Take some time and read that again. Out of the box, erlang allows you to very cheaply create concurrent applications that can be distributed on mulitple network nodes. Its a very basic concept, not an advanced language feature. (spawn, !)
These processes are encouraged to be built for failure, so you don't try to prevent your processes or nodes from dieing (A concept I call Fighting Your Exceptions). Instead you encourage them to die, quickly! Erlang provides process parenting/monitoring as another very basic concept, to allow you restart dead processes. (spawn_link, link, monitor, supervisor)

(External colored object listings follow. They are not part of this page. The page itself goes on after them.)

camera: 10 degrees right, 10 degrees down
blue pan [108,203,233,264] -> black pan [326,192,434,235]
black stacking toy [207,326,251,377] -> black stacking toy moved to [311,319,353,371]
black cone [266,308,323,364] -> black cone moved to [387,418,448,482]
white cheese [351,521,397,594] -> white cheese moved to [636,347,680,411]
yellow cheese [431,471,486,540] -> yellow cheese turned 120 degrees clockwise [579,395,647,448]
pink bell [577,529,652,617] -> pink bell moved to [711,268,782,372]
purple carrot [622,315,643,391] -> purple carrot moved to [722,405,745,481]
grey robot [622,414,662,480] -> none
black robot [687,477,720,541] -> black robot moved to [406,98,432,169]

Finally, what I'd always loved in C and detested in Java (low-level bit manipulations) are present in a very convenient data type: Binaries
This means a lot to me. I used to fall back to C/D to write low-level binary protocol clients, and use the library to build a proxy-daemon which spoke plain-text, and then connect to that from Java, Python, etc... now I just do the entire back-ends in Erlang!
Programming As State Machine Construction
Finally, I come to the main point.
Has any of these helped me solve my problems with my previous approach? Hell Yeah!!!
- Immutability in Scala/Erlang helps me avoid a very nasty class of concurrency problems... race conditions in multithreaded Java code.
- Immutability also encourages localized variable definitions, which encourages what I call "terminal functions". These are functions whose scopes terminate in themselves. The have all they need inside them, without looking for a global or class wide state. Everything is either passed in or initialized there. And debugging them is WAAAAAAYYYYY simpler :)
- Higher Order Functions, Anonymous functions and Currying, provide some of the bassaddest refactoring tools known to man (and woman... if she can program :) ). Its just sooooo cool refactoring code in these languages. Even Python has to take a back seat sometimes, and that is saying a LOT because Python is darned flexible.
- Tail Recursion (probably my favourite feature): Allows me to write pure State Machines. Some event driven, some acceptor state machines. This has been my biggest boost in the last couple of months. I sit down and come up with 3 types of diagrams:
- An application layering diagram, that gives me the various service layers and defines the protocols, contracts and messages between each layer.
- A State Transition Diagram or and State Table, which describes completely all the states for each layer and the messages and transitions between them
- A flowchat for each state in each state State Machine in each application layer. I now sit down and virtually translate the diagram into code that works without suprises!! I never felt this was possible in such a short time.
I use the Erlang/OTP framework, especialy gen_server, gen_fsm and gen_event, a lot to simplify my life and use Scala Actors intensively. I plan to try out the Scala/OTP library that is being built here: http://github.com/jboner/scala-otp/tree/master
I'm in the business of software, and one of our company motos and policies is to solve hard problems that plague our clients. We continually come up with innovative solutions and deliver them, and most of them end up being used by lots of concurrent users.
Scala and Erlang have shown in a very short time, that the future will be pretty different from what we currently know today. I think the era of the Swarm is upon us, where most of our applications are going to be used by a myriad of users. The ability to be able to write correct code that is easily debuggable and run in a scalable environment is going to be more and more of a differentiating factor, and hopefully, that can translate into pre-forty year old retirement ;)
In all seriousness, if you've not looked at a Functional programming language for your choice platform, you do your self a serious disservice, which can only be fixed by looking into one, SERIOUSLY as soon as possible.